The output consists only of the lines from the one with "noziedzīgiem nodarījumiem" through the end of the records, each printed exactly, and contains no pictures.

* MATERIAL PROVIDED:
+++

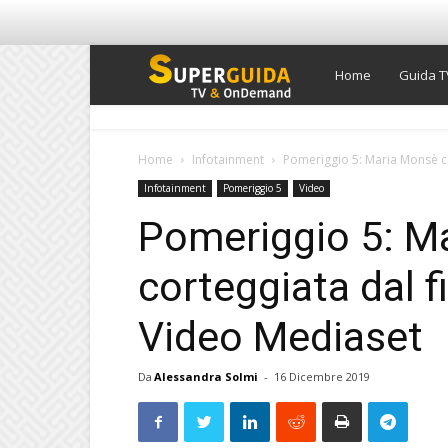
Super
Home
Guida T
Guida
Home
Infotainment
Pomeriggio 5: Maria Monsè cor
Infotainment
Pomeriggio 5
Video
TV
Pomeriggio 5: M
corteggiata dal fi
Video Mediaset
Da
Alessandra Solmi
-
16 Dicembre 2019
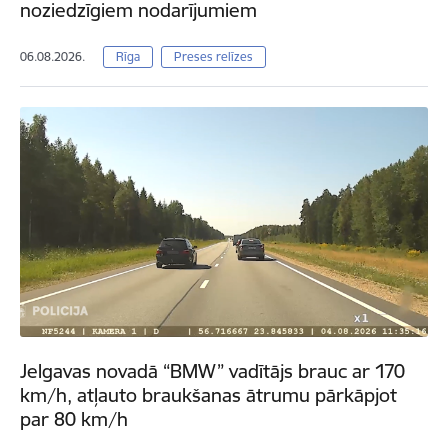
noziedzīgiem nodarījumiem
06.08.2026.
Rīga
Preses relīzes
Jelgavas novadā “BMW” vadītājs brauc ar 170
km/h, atļauto braukšanas ātrumu pārkāpjot
par 80 km/h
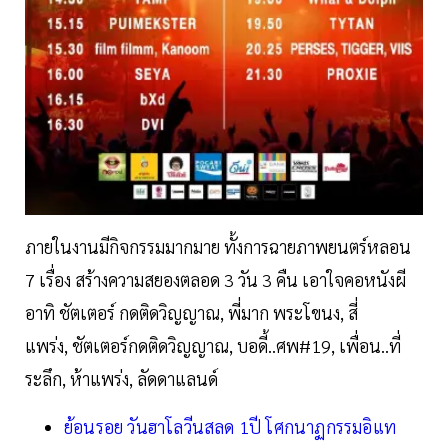
ภายในงานมีกิจกรรมมากมาย ทั้งการฉายภาพยนตร์หลอน
7 เรื่อง สร้างความสยองตลอด 3 วัน 3 คืน เอาใจคอหนังผี
อาทิ ชัตเตอร์ กดติดวิญญาณ, พี่มาก พระโขนง, สี่
แพร่ง, ชัตเตอร์กดติดวิญญาณ, บอดี้..ศพ#19, เพื่อน..ที่
ระลึก, ห้าแพร่ง, ลัดดาแลนด์
ย้อนรอย วันฮาโลวีนสลด 1ปี โศกนาฏกรรมอิแท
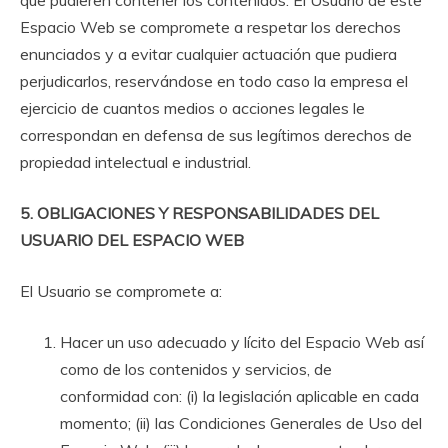
Espacio Web se compromete a respetar los derechos
enunciados y a evitar cualquier actuación que pudiera
perjudicarlos, reservándose en todo caso la empresa el
ejercicio de cuantos medios o acciones legales le
correspondan en defensa de sus legítimos derechos de
propiedad intelectual e industrial.
5. OBLIGACIONES Y RESPONSABILIDADES DEL
USUARIO DEL ESPACIO WEB
El Usuario se compromete a:
Hacer un uso adecuado y lícito del Espacio Web así
como de los contenidos y servicios, de
conformidad con: (i) la legislación aplicable en cada
momento; (ii) las Condiciones Generales de Uso del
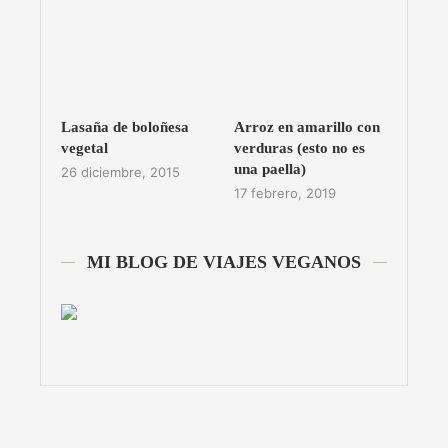
Lasaña de boloñesa
Arroz en amarillo con
vegetal
verduras (esto no es
una paella)
26 diciembre, 2015
17 febrero, 2019
MI BLOG DE VIAJES VEGANOS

+++

* ANSWER TO THIS PROBLEM:
noziedzīgiem nodarījumiem
06.08.2026.
Rīga
Preses relīzes
Jelgavas novadā “BMW” vadītājs brauc ar 170
km/h, atļauto braukšanas ātrumu pārkāpjot
par 80 km/h
ภายในงานมีกิจกรรมมากมาย ทั้งการฉายภาพยนตร์หลอน
7 เรื่อง สร้างความสยองตลอด 3 วัน 3 คืน เอาใจคอหนังผี
อาทิ ชัตเตอร์ กดติดวิญญาณ, พี่มาก พระโขนง, สี่
แพร่ง, ชัตเตอร์กดติดวิญญาณ, บอดี้..ศพ#19, เพื่อน..ที่
ระลึก, ห้าแพร่ง, ลัดดาแลนด์
ย้อนรอย วันฮาโลวีนสลด 1ปี โศกนาฏกรรมอิแท
Espacio Web se compromete a respetar los derechos
enunciados y a evitar cualquier actuación que pudiera
perjudicarlos, reservándose en todo caso la empresa el
ejercicio de cuantos medios o acciones legales le
correspondan en defensa de sus legítimos derechos de
propiedad intelectual e industrial.
5. OBLIGACIONES Y RESPONSABILIDADES DEL
USUARIO DEL ESPACIO WEB
El Usuario se compromete a:
Hacer un uso adecuado y lícito del Espacio Web así
como de los contenidos y servicios, de
conformidad con: (i) la legislación aplicable en cada
momento; (ii) las Condiciones Generales de Uso del
Lasaña de boloñesa
Arroz en amarillo con
vegetal
verduras (esto no es
una paella)
26 diciembre, 2015
17 febrero, 2019
MI BLOG DE VIAJES VEGANOS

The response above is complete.